Special issue: Optimization models and algorithms for data science
In the modern information age, data and decisions are more strongly linked than ever before. The recent emergence of 'data science' as an interdisciplinary field that aims to distil insights from data and that informs data-driven decision-making bears witness to the importance of rigorous, evidence-based decision-making that crosses the boundaries of statistics, computer science, machine learning and optimization. This special issue focuses on some of the recent data science-related advances in
... optimization theory. The contributions to this special issue include optimization models and algorithms that deal with large data sets, as well as applications from business analytics and machine learning that have emerged in the last decades as data accumulates from multiple sources. In the first paper (Max-Norm Optimization for Robust Matrix Recovery), Ethan X. Fang, Han Liu, Kim-Chuan Toh and Wen-Xin Zhou develop a new estimator for the matrix completion problem under arbitrary sampling schemes. The matrix completion problem aims to reconstruct an unknown matrix given information from a small number of noise-contaminated entries. Current methods assume that the indices of the observed entries follow a uniform distribution. This assumption is restrictive in many applications, including the well-known Netflix problem. To address this issue, the authors propose an estimator that incorporates both a max-norm and nuclear-norm regularization and solve the resulting model using ADMM (Alternating Direction Method of Multipliers). Through numerical experiments with real datasets, the authors show improvements over other estimators without a significant increase in computational effort. In the second paper (Primal and Dual Predicted Decrease Approximation Methods), Amir Beck, Edouard Pauwels and Shoham Sabach develop the notion of 'predicted decrease approximation' to provide a unified convergence analysis for various existing algorithms for constrained convex optimization. To this end, the authors consider the problem of minimizing smooth functions over compact convex sets using linear oracles.
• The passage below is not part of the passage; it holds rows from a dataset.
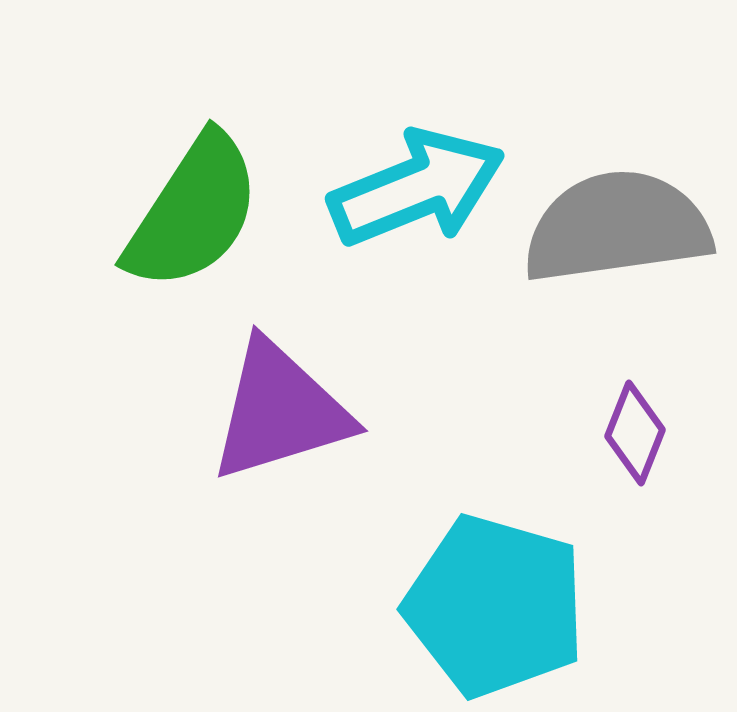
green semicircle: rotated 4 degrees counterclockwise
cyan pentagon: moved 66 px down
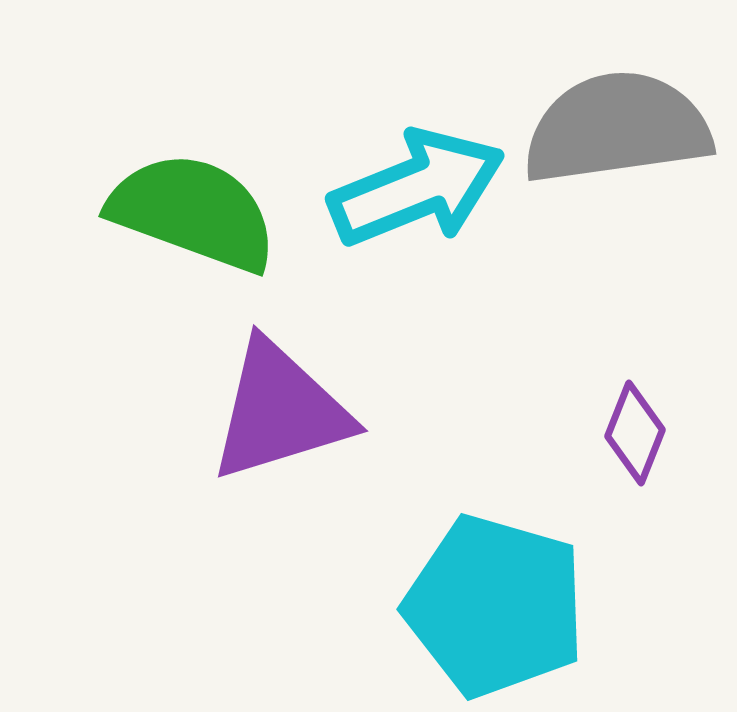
green semicircle: rotated 103 degrees counterclockwise
gray semicircle: moved 99 px up
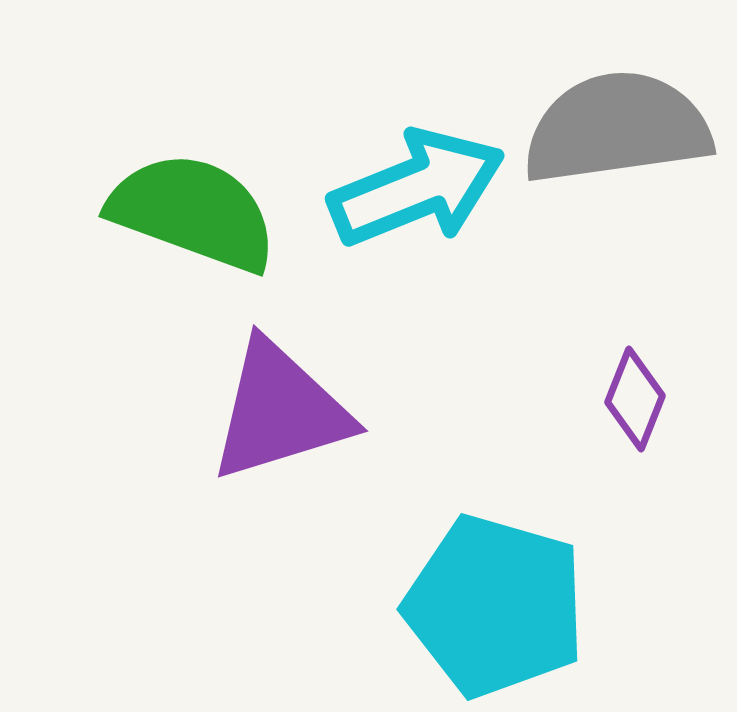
purple diamond: moved 34 px up
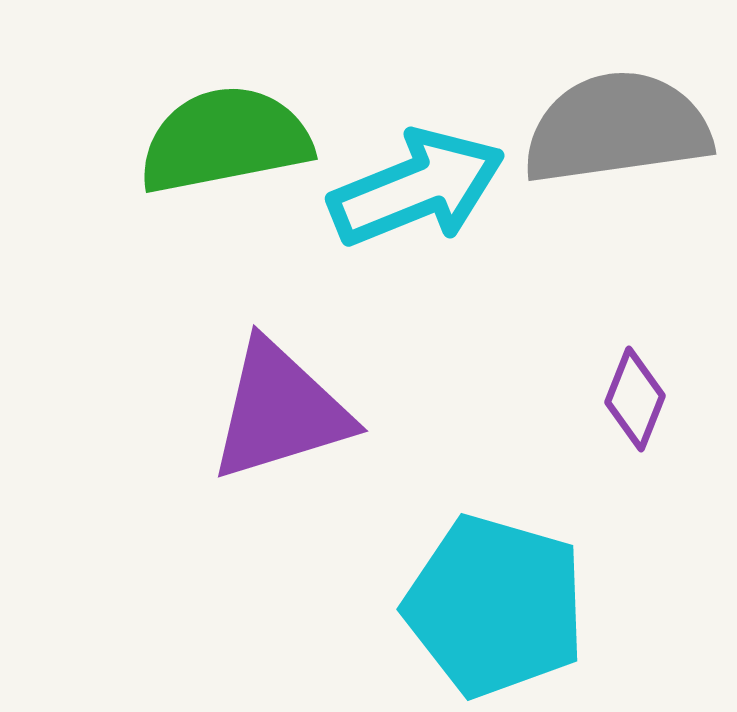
green semicircle: moved 32 px right, 72 px up; rotated 31 degrees counterclockwise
Methods based on linear oracles perform inexpensive computations at each iteration and are widely used in data science applications. The authors unify the convergence analysis of generalized conditional gradient, proximal gradient, greedy coordinate descent for separable constraints and working set methods for linear equality constraints with bounds. The analysis is performed using the concept of 'predicted decrease' that ensures that an algorithmic step is 'at least as good' as a conditional gradient step. The authors show that the dual application of this approach leads to primal-dual convergence guarantees that hold even if the primal model is only partially strongly convex.